In Book 7, Raphael recounts to Adam and Eve how God created the world, using striking imagery and personification to depict the origins of the natural world, while also foreshadowing Eve's eventual fate:
...Let th’ earth
Put forth the verdant grass, herb yielding seed,
And fruit tree yielding fruit after her kind;
Whose seed is in herself upon the earth.
He scarce had said, when the bare earth, till then
Desert and bare, unsightly, unadorned,
Brought forth the tender grass, whose verdure clad
Her universal face with pleasant green,
Then herbs of every leaf, that sudden flow’red
Op’ning their various colours, and made gay
Her bosom smelling sweet: and these scarce blown
Forth flourished thick the clust’ring vine, forth crept
The swelling gourd, up stood the corny reed
Embattled in her field...
By personifying the natural world as a woman—one who gives birth to nature, and is then clothed by nature—Raphael is drawing attention to the fecundity and beauty of the natural world, God's most impressive creation. Additionally, Raphael creates a parallel with Eve, foreshadowing the ultimate consequences of her disobedience. The natural world is "Desert and bare," "unadorned," or naked—like Eve before the fall—and must be clothed in order to be "made gay." Eve, too, will be clothed by the Son of God (in "skins of beasts") after she eats from the Tree of Knowledge and loses her innocence.
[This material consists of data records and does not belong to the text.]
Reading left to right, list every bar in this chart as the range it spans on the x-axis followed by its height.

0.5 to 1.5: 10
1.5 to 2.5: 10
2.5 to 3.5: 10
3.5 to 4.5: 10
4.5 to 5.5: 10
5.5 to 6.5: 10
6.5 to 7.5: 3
Additionally, Raphael's monologue highlights the central role of women in the world. Eve was created after Adam—from a part of his body—and is implicitly inferior to him. Adam serves God, while Eve serves Adam ("He for God only, she for God in him"). But Eve, the "general mother" of humankind, has the capacity to give birth, just as nature gives birth to more nature: "fruit tree yielding fruit after her kind." (In Book 5, Eve is described as having a "fruitful womb" that will "fill the world more numerous with thy sons/Than with these various fruits the trees of God/Have heaped this table.") As Milton makes clear throughout the poem, this capacity lends Eve a kind of supreme power, justifying her position alongside Adam as representatives of God on Earth.